- **SOURCE DOCUMENT**
This is why the call was left exposed for everyone to appropriate as they wanted. As this specific action campaign did not revolve around any personal demands, it could not have had a person-centered character. As prisoners and so of necessity unable to have our bodies run freely in the wild paths of continuous anarchist insurrection, the only way for us to connect with the world of struggle outside the walls is the mutual fermentation between us, and thanks to this fermentation we sought communication with those collectives and individuals who believed or hoped that a dialogue, an agreement, would be fruitful. The absurdity of the situation is not that some responded to us and some did not, but the fact that others accused us in retrospect of seeking no agreement.

- **WORK REQUEST 1**
Summarize the text on the prisoners' call in two sentences.

(Keypoint correspondence rows)
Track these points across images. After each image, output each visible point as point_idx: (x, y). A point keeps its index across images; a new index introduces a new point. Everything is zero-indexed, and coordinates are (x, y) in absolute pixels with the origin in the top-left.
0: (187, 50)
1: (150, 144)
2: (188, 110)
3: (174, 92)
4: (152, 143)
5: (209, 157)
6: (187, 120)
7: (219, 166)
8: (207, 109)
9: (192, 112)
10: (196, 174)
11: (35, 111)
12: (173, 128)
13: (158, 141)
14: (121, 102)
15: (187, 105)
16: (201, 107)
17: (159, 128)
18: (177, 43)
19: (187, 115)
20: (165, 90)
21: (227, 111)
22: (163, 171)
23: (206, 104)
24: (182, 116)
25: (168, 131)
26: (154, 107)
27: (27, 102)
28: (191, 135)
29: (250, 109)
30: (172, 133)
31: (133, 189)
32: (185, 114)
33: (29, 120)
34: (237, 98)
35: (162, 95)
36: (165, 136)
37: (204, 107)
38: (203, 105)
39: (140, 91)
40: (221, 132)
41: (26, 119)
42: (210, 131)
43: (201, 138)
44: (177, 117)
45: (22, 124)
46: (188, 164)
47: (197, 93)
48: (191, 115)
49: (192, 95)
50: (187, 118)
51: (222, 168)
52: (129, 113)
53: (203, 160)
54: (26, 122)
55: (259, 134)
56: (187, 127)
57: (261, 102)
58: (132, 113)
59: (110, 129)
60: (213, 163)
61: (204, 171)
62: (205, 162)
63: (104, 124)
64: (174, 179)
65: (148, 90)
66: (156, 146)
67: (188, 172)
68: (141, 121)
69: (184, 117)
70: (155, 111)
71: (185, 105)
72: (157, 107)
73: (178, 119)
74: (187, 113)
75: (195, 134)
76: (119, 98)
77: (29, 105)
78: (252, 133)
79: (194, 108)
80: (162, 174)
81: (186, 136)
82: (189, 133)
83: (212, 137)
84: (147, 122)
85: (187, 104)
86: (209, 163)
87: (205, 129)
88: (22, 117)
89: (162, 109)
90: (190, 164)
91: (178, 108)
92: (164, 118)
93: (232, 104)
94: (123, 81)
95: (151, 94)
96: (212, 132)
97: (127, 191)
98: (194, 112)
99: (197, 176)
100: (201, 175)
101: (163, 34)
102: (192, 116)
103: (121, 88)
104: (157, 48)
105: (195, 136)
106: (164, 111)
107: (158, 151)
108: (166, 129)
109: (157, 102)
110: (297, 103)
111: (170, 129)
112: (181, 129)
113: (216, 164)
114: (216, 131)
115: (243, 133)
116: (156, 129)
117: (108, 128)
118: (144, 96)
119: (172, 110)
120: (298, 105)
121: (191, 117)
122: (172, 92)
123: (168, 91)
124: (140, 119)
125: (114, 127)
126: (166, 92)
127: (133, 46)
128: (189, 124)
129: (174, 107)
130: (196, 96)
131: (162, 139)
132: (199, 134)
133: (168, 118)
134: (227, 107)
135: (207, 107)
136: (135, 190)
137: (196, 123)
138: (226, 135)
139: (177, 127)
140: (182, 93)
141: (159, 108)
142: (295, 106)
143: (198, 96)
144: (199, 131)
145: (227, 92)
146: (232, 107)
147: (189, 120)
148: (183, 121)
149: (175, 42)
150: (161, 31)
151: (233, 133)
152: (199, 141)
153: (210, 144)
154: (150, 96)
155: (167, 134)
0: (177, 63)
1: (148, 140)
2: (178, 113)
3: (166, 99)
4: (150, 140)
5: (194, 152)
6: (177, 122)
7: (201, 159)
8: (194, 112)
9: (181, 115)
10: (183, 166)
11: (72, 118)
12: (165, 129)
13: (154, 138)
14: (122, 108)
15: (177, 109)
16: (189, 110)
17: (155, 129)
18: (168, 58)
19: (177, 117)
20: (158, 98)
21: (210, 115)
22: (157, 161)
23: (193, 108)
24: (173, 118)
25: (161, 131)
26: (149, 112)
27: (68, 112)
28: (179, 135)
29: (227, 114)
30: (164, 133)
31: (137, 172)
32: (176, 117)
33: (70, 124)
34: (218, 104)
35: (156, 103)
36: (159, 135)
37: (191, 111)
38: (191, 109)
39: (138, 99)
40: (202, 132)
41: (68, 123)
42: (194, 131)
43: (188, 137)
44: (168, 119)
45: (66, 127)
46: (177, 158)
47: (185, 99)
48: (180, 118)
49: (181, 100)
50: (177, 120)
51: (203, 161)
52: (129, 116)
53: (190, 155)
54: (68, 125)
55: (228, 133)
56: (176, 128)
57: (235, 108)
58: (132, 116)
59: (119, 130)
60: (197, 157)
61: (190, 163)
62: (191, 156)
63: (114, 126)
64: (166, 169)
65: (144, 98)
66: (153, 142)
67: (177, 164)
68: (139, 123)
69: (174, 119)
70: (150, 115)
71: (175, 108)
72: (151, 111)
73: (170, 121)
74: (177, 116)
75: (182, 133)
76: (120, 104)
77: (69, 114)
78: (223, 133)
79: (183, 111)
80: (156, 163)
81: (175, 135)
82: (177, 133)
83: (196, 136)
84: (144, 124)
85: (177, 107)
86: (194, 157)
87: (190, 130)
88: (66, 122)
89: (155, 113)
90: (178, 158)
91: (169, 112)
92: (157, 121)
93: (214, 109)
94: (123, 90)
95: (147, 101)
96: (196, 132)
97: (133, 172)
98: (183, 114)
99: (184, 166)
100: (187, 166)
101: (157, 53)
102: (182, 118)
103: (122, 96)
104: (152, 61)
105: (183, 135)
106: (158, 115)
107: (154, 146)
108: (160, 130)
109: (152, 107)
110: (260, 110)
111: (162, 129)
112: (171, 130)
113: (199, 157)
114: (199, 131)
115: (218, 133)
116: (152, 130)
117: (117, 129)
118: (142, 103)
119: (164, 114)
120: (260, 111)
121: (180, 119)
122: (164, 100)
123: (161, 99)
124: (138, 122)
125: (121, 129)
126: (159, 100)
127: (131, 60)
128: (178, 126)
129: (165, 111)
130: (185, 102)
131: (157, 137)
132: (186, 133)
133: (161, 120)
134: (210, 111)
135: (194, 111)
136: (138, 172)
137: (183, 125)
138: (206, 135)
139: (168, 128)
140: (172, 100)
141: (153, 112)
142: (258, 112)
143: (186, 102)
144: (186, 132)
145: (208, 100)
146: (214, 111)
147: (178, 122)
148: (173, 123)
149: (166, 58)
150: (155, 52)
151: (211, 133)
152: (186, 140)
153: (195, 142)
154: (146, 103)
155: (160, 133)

- **WORK REQUEST 2**
Render the stretch of rows from their start through the line containing "10: (196, 174)" as a numbered list, leaving out any blank lines.

- **WRITTEN RESPONSE 1**
The call was left open for anyone to take up, and because the campaign made no personal demands, it could not have been centered on a person. Unable as prisoners to join the struggle outside the walls, the writers sought dialogue with collectives and individuals who hoped an agreement would be fruitful, and they find it absurd that others later accused them of seeking no agreement.

- **WRITTEN RESPONSE 2**
1. Track these points across images. After each image, output each visible point as point_idx: (x, y). A point keeps its index across images; a new index introduces a new point. Everything is zero-indexed, and coordinates are (x, y) in absolute pixels with the origin in the top-left.
2. 0: (187, 50)
3. 1: (150, 144)
4. 2: (188, 110)
5. 3: (174, 92)
6. 4: (152, 143)
7. 5: (209, 157)
8. 6: (187, 120)
9. 7: (219, 166)
10. 8: (207, 109)
11. 9: (192, 112)
12. 10: (196, 174)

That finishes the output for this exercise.